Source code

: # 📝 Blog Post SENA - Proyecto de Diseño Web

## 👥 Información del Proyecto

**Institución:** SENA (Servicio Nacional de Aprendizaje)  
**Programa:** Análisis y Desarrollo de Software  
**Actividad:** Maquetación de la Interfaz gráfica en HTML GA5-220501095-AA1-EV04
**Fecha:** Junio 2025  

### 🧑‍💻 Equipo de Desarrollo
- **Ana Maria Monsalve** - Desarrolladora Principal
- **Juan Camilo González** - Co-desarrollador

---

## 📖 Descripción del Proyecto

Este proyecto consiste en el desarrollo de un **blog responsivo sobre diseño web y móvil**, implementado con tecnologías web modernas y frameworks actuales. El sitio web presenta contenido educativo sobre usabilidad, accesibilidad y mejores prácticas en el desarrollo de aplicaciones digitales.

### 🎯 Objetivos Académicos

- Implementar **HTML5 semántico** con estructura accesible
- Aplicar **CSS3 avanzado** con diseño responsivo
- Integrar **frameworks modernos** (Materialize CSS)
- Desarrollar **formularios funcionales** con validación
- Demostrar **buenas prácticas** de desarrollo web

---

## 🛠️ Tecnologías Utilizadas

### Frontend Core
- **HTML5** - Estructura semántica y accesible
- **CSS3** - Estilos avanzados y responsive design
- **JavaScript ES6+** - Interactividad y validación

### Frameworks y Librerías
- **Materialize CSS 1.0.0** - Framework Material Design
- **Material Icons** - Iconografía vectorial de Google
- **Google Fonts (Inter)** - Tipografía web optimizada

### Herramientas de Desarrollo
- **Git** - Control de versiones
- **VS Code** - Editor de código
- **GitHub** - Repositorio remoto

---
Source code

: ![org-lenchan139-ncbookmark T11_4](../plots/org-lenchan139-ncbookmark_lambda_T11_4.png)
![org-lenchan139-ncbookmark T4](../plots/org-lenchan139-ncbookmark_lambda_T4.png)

**Activity**
Retype the lines of the data starting at the one containing "Nacional de Aprendizaje)" and ending at the one containing "## 📖 Descripción del Proyecto", including both of those lines.

**Output below**
**Institución:** SENA (Servicio Nacional de Aprendizaje)  
**Programa:** Análisis y Desarrollo de Software  
**Actividad:** Maquetación de la Interfaz gráfica en HTML GA5-220501095-AA1-EV04
**Fecha:** Junio 2025  

### 🧑‍💻 Equipo de Desarrollo
- **Ana Maria Monsalve** - Desarrolladora Principal
- **Juan Camilo González** - Co-desarrollador

---

## 📖 Descripción del Proyecto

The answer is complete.